Exercise requirements >> In the records below, find the line with "아키텍처 및 코드 흐름" and the line with "- **A2A 프로토콜**: 에이전트 간 통신 표준"; return exactly those lines and every line between them.

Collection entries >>
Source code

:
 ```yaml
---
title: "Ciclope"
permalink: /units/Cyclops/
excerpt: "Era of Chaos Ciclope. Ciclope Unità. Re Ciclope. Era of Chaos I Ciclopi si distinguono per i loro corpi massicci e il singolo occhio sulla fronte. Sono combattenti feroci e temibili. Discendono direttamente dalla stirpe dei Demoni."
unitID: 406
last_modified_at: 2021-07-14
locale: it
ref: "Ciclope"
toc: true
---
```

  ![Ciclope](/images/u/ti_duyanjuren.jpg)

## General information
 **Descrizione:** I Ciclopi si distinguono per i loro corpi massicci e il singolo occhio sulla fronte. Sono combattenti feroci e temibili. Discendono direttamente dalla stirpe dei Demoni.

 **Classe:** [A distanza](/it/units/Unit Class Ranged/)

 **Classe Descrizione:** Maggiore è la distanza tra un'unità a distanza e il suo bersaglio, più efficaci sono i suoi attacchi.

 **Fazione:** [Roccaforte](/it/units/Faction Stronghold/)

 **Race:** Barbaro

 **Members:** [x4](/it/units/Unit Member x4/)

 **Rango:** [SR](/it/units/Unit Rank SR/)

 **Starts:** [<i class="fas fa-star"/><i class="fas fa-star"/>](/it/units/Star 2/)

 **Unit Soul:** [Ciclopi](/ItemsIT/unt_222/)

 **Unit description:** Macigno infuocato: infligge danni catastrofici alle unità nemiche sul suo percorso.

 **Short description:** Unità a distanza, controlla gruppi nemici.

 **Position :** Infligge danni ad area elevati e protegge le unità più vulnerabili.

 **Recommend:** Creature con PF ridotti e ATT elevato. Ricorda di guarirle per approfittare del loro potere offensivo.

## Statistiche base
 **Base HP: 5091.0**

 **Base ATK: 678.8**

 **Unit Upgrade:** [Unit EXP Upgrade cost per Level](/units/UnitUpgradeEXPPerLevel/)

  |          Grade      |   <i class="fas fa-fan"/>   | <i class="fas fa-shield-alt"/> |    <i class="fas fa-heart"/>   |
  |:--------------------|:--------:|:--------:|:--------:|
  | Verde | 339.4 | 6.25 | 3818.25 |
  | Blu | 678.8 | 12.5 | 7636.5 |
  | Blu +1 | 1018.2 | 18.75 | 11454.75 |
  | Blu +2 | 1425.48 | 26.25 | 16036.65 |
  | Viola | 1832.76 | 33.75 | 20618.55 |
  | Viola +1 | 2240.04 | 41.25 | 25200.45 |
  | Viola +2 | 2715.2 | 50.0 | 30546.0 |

---

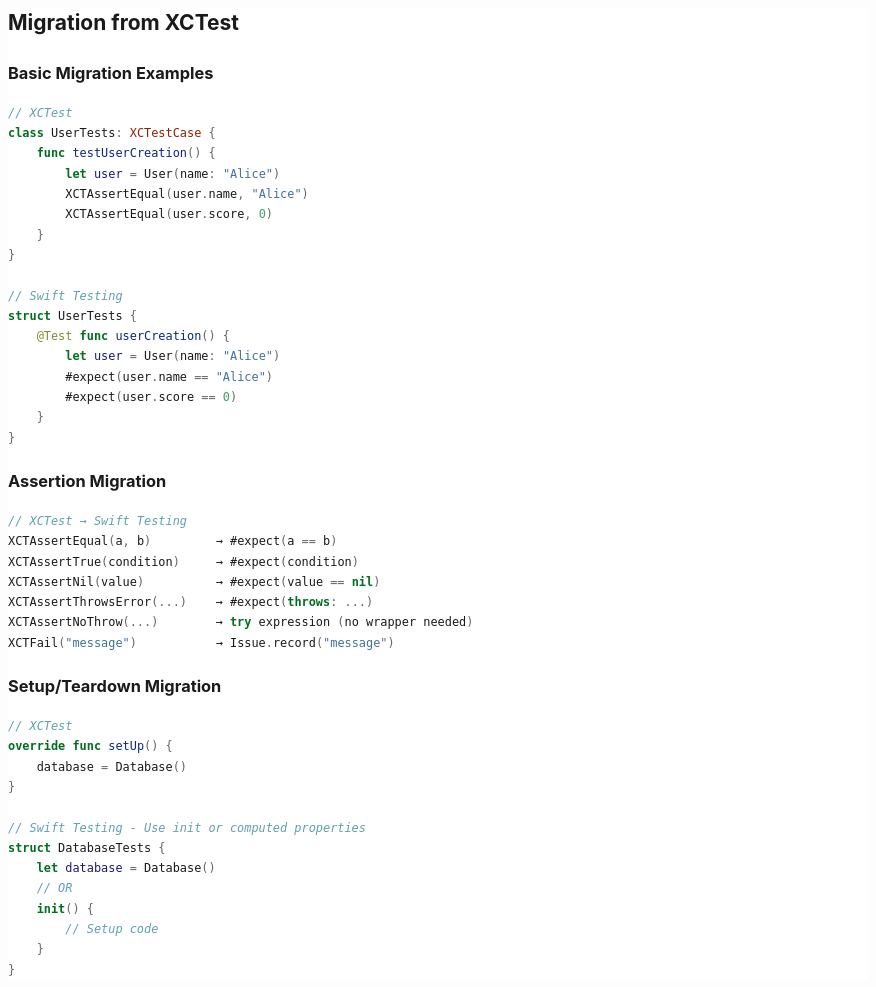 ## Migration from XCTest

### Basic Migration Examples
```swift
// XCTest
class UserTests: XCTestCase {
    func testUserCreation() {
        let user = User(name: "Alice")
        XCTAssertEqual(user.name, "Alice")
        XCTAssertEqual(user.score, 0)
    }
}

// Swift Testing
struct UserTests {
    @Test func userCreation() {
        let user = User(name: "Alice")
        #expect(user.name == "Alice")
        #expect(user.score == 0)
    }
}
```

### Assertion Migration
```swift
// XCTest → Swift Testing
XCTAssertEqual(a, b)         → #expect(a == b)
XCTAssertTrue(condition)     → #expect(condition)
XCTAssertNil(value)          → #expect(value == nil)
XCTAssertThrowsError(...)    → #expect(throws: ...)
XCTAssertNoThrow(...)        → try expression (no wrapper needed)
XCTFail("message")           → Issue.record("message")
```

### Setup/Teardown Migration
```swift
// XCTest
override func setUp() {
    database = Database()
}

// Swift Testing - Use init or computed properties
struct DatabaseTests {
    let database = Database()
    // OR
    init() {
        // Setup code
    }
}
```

==

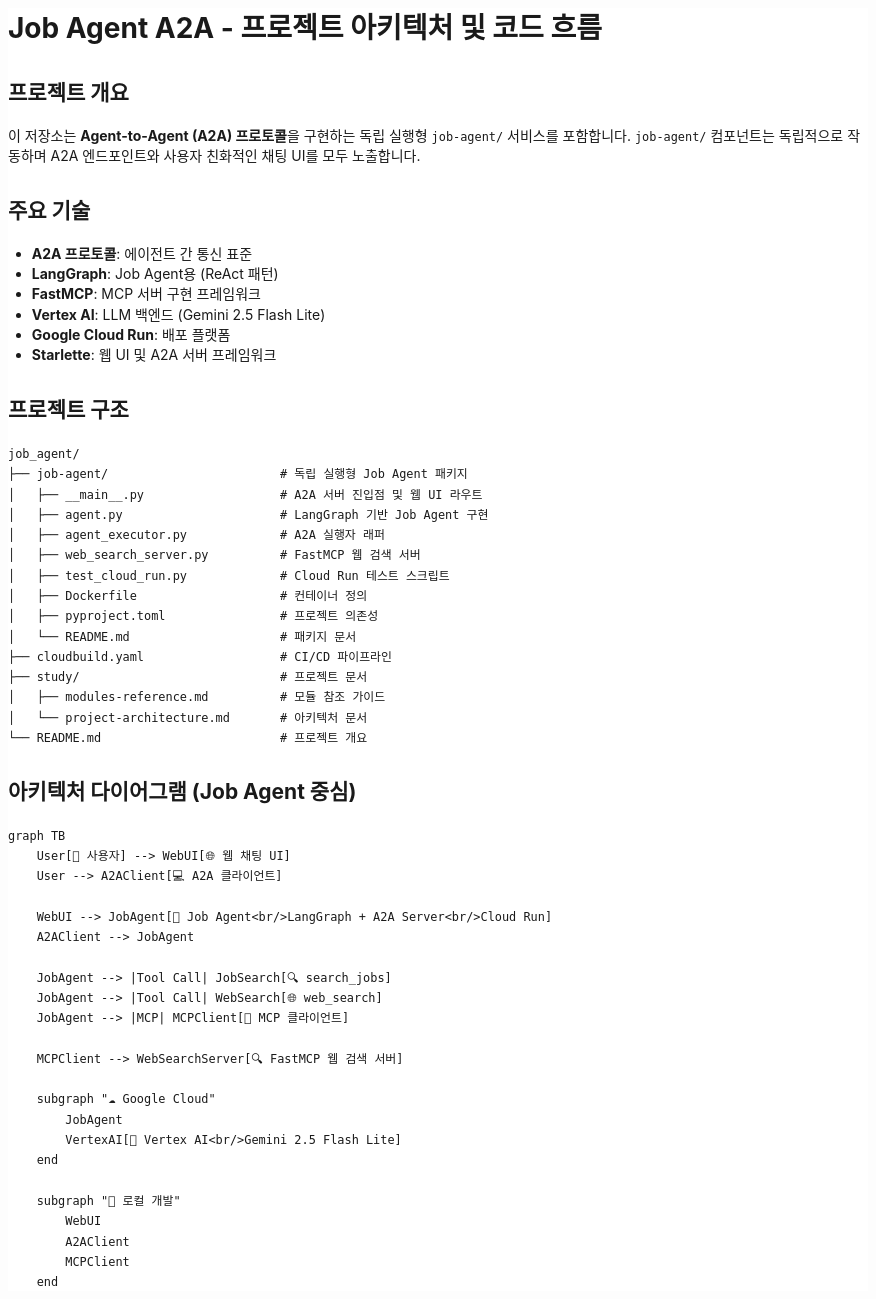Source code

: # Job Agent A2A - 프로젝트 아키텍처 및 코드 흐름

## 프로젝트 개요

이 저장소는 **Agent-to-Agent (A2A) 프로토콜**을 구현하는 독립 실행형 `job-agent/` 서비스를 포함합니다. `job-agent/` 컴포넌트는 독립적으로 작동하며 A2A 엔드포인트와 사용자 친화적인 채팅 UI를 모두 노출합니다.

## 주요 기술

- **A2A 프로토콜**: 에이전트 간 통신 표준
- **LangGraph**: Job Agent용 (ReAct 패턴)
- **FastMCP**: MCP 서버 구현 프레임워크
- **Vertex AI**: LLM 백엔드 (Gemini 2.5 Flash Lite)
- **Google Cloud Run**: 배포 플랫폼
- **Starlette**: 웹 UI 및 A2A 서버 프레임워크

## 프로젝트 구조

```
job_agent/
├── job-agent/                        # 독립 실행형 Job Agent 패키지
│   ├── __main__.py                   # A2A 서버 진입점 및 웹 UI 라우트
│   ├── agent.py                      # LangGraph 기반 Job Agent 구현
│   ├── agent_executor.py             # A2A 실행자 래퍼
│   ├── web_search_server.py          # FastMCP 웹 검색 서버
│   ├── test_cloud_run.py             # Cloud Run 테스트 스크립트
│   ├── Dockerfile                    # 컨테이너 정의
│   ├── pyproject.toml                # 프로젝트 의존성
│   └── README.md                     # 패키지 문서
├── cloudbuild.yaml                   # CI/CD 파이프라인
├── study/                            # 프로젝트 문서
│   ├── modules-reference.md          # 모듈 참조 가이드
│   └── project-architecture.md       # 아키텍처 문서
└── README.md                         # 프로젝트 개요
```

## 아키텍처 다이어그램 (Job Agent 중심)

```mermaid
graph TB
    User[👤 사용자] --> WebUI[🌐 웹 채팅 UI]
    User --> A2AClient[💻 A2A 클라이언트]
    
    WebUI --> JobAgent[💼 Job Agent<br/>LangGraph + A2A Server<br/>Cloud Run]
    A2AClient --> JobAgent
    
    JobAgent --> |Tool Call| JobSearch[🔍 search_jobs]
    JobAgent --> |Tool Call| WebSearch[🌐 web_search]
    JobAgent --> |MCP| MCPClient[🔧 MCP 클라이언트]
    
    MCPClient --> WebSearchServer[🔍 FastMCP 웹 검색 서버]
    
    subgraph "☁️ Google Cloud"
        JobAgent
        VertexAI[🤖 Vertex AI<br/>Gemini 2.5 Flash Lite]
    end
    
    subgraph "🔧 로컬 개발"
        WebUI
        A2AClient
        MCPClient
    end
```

Answer section >>
: # Job Agent A2A - 프로젝트 아키텍처 및 코드 흐름

## 프로젝트 개요

이 저장소는 **Agent-to-Agent (A2A) 프로토콜**을 구현하는 독립 실행형 `job-agent/` 서비스를 포함합니다. `job-agent/` 컴포넌트는 독립적으로 작동하며 A2A 엔드포인트와 사용자 친화적인 채팅 UI를 모두 노출합니다.

## 주요 기술

- **A2A 프로토콜**: 에이전트 간 통신 표준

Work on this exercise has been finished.